**SET EXERCISE 1:** In the text on roasted garlic and cheese, what oven temperature does the roasted garlic recipe call for?

**TEXT SEGMENT:**
★ ★ ★ ★ ★ ★ ★
Don't let dreaded garlic breath prevent you from enjoying this healthy herb. Chew a little parsley after eating garlic to freshen your breath. Once roasted garlic changes to a sweet nutty flavor.
Try this easy recipe : ( * Natural Choice Magazine)


Roasted Garlic
1~2 heads of garlic
olive oil

1.Preheat your oven to 400 degrees.
peel away any extra outer papery white layers. Leave  white layers of the individual  cloves attached to the garlic head,
2. Cut off top 1/2 in of garlic head to expose tops of cloves. Place garlic head on a large square of aluminum foil. Pour a drizzle of Olive oil over the exposed cloves, making sure each  clove is covered.
Wrap  the foil around the garlic head to cover completely. Place on a baking sheet.
3. Roast for 30-35 minutes, until cloves are soft when pressed with a fork.  Allow garlic to cool.
4. Using your fingers or a cocktail fork, pull or squeeze the roasted  garlic from their individual skins. Mash with a fork and spread on toasted bread or use as topping for baked potatoes.   Stir it into those mashed potatoes.... Be Creative.. What else can you add this sweet, nutty flavored herb into?
Try  it....
Now You're cookin~

Friday, February 17, 2012

A bit more about cheese


 Cheese Knives, Boards & Trays
While it is not necessary to have special accessories to serve and enjoy cheese here are a few tips for serving with ease:

* Cutting boards, or wooden trays, a piece of marble or interesting platters and plates are ideal for attractive cheese arrangements.

* Provide a knife or cheese cutter for each variety to avoid using the same knife for more than one cheese

* While ordinary kitchen knives are acceptable for casual entertaining, there are many utensils designed specifically for cutting cheese. Some of the more popular cheese serving utensils are *
"Fork Tip Knife" This knife is best for semi firm cheese. The forked tip can lift the cheese wedge, cube or slice to cracker or a plate. It is about 8 inches in length.

* Spreader is a short knife shaped utensil used for soft or semi soft cheese.

* Cheese Server is a small. wedge-shaped utensil that is often has a serrated cutting edge. It is used primarily for lifting portions of cheese.

                                                Creating a cheese Tray or Board
A cheese tray is a gracious way of entertaining family and friends and can be as an elegant appetizer, a refreshing snack or a sophisticated Dessert.
★ ★ ★ ★ ★ ★ ★
**RECORDS SHOWN:**
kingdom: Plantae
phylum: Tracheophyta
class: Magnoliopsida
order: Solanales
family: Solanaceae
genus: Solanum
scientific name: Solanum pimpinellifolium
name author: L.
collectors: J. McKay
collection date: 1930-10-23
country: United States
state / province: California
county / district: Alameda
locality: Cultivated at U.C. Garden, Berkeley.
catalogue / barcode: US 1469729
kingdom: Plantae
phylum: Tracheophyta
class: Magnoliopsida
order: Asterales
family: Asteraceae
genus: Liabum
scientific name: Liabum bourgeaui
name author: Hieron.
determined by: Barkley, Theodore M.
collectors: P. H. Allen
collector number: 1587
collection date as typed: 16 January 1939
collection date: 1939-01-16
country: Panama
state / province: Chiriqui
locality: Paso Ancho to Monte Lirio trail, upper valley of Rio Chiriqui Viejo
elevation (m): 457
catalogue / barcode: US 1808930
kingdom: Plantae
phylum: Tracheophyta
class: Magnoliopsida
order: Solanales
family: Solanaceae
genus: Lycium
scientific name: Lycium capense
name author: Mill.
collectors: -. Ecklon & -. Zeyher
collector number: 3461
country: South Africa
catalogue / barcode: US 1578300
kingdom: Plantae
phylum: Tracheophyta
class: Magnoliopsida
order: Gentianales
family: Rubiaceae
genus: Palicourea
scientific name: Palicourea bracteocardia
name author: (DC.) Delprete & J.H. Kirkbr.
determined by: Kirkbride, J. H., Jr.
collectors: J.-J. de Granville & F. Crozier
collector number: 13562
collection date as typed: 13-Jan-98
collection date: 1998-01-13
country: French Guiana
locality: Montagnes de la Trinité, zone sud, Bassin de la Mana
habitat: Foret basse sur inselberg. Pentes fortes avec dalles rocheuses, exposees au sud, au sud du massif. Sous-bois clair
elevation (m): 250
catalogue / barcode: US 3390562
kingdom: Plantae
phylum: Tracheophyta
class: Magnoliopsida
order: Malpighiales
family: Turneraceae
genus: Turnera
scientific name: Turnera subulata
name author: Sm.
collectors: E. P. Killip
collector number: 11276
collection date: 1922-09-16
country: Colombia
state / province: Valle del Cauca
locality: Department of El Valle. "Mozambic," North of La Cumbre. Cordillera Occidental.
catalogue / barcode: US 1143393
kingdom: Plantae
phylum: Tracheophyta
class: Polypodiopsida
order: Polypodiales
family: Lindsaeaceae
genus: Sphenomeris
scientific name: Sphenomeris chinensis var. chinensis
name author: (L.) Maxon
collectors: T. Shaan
★ ★ ★ ★ ★ ★ ★
**SET EXERCISE 2:** Convert the stretch of the listing from the line containing "collection date as typed: 13-Jan-98" through the line containing "state / province: Valle del Cauca" into a JSON list of strings, one string per line, with blank lines left out.

**FULL RESPONSE 1:** 400 degrees.

**FULL RESPONSE 2:**
[
  "collection date as typed: 13-Jan-98",
  "collection date: 1998-01-13",
  "country: French Guiana",
  "locality: Montagnes de la Trinité, zone sud, Bassin de la Mana",
  "habitat: Foret basse sur inselberg. Pentes fortes avec dalles rocheuses, exposees au sud, au sud du massif. Sous-bois clair",
  "elevation (m): 250",
  "catalogue / barcode: US 3390562",
  "kingdom: Plantae",
  "phylum: Tracheophyta",
  "class: Magnoliopsida",
  "order: Malpighiales",
  "family: Turneraceae",
  "genus: Turnera",
  "scientific name: Turnera subulata",
  "name author: Sm.",
  "collectors: E. P. Killip",
  "collector number: 11276",
  "collection date: 1922-09-16",
  "country: Colombia",
  "state / province: Valle del Cauca"
]